Mit 500 selbst gebackenen Kuchen laden am Donnerstag, 15.30 bis 18 Uhr, 50 thüringische Gemeinden auf dem Domplatz zum großen Himmelfahrts-Café ein. Es gibt Tanz und dazu Musik von der Nerly-Bigband. Dem schließt sich ein ökumenischer Gottesdienst an, danach richten Politiker ihre Grußworte an die Kirchentagsgäste. Zünftig ausklingen lassen können die Teilnehmer den Abend beispielsweise ab 20 Uhr bei „Gotteswort und Gerstensaft“im Wirtshaus Zum Schildchen.
An die Jugend richtet sich das Konzert „Barfuß rockt die Ruine“mit Rockmusik und PoetrySlam ab 20 Uhr in der Ruine der Barfüßerkirche. Mit dabei: Hannes Kinder, Feierfeil und mehr.
Auf dem Domplatz tritt ab 20 Uhr die Nerly-Bigband mit drei Gospelchören aus Thüringen auf. Ab 21.30 Uhr heißt es Luther leuchtet – wenn die Performance von Ingo Bracke im Augustinerkloster beginnt.

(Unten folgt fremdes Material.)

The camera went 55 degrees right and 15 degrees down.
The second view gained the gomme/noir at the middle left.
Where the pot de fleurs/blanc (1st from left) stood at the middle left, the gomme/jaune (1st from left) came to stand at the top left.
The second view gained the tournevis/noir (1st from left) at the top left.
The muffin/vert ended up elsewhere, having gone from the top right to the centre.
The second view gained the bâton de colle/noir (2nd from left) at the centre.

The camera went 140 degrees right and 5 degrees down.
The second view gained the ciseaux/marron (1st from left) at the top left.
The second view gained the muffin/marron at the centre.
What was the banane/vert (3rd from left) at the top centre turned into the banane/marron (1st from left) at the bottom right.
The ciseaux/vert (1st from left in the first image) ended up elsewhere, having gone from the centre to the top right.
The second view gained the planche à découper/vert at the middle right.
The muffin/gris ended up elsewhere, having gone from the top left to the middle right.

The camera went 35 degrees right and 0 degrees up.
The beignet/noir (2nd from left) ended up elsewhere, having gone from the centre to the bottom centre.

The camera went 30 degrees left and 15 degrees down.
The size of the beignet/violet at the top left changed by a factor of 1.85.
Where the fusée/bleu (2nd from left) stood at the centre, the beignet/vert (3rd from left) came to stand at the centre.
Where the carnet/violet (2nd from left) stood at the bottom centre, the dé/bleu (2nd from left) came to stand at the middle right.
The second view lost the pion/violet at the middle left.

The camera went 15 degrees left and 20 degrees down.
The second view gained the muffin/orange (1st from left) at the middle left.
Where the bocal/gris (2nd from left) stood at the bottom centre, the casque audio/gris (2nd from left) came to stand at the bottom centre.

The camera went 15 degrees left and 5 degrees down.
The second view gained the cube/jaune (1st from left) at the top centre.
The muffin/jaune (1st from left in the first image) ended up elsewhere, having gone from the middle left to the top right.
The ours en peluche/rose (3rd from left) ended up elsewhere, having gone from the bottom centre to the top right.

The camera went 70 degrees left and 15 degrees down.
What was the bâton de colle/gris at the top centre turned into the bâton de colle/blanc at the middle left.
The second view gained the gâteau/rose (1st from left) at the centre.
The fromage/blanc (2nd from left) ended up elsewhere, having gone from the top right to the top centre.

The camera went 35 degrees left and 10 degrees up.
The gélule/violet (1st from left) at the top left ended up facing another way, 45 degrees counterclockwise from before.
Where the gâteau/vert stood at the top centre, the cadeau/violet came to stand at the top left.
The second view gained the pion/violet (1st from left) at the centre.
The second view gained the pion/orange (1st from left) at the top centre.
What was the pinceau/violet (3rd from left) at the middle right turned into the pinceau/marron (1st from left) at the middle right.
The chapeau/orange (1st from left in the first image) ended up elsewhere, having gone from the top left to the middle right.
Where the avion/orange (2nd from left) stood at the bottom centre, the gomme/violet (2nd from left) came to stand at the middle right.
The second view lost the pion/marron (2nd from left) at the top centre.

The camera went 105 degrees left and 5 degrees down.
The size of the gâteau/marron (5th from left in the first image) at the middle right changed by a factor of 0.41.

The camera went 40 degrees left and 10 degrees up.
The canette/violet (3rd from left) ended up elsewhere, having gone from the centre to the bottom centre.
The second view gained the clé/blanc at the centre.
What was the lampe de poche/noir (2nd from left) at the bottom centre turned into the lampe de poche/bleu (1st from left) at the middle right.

Pilgern auch mit dem Skateboard
Dann hat die Glockengießerei Bachert aus Karlsruhe schon längst die Glockenbronze geschmolzen und die Gussform präpariert, um ab 21.30 Uhr auf dem Domplatz den Glockenguss für die Gemeinde Salomonsborn vor Publikum zu präsentieren.
Wer nicht in den Schlaf findet, der kann ab Mitternacht unter dem Motto „Schlaflos in Erfurt“mittanzen bei der Kopfhörerparty im Predigerkeller.
Mit Gottesdiensten und Andachten beginnt der Freitag in den Innenstadtkirchen. Um 9.30 Uhr startet ein Bus-Shuttle am Busbahnhof nach Stotternheim, wo der Ausgangspunkt für das Wandern auf Luthers Spuren nach Erfurt ist. Führungen an seinen Wirkungsstätten, Podien und Vorträge füllen den Vormittag, ehe um 13 Uhr Trommeln erklingen und Kinder mit biblischen Figuren über den Anger ziehen werden.
Zwischen Genderwahn und Männerdominanz – so ist ein Podium im Landeskirchenamt, Michaelisstraße 39, überschrieben, das um 14.30 Uhr beginnt.
Um 16.30 Uhr heißt es „Erfurt tafelt“. Damit aus Fremden Freunde werden, wird miteinander gefeiert, mitgebrachtes Essen geteilt und ein internationales Festmahl gehalten – auf dem Domplatz.
Steinmeier spricht in Wittenberg
Zu den Gebeten, Andachten, Workshops und Besichtigungen am Morgen gesellt sich am Samstag ab 13 Uhr die Aktion „Erfurt turrita“: Beim Tag der offenen Kirchtürme lässt sich Erfurt von oben erleben – nicht allein für Kirchentagsteilnehmer.
Um 15 Uhr heißt es in der Offenen Arbeit „Feindberührung“: Ein SED-Opfer trifft seinen Stasispitzel. Bereits 13 Uhr gibt es dazu einen Dokumentarfilm zu sehen.
Am Sonntag setzen sich Sonderzüge von Erfurt aus in Bewegung, um die Kirchentagsteilnehmer nach Wittenberg zu bringen, wo am Sonntag unter anderem Bundespräsident Walter Steinmeier auf der Gottesdienstwiese sprechen wird.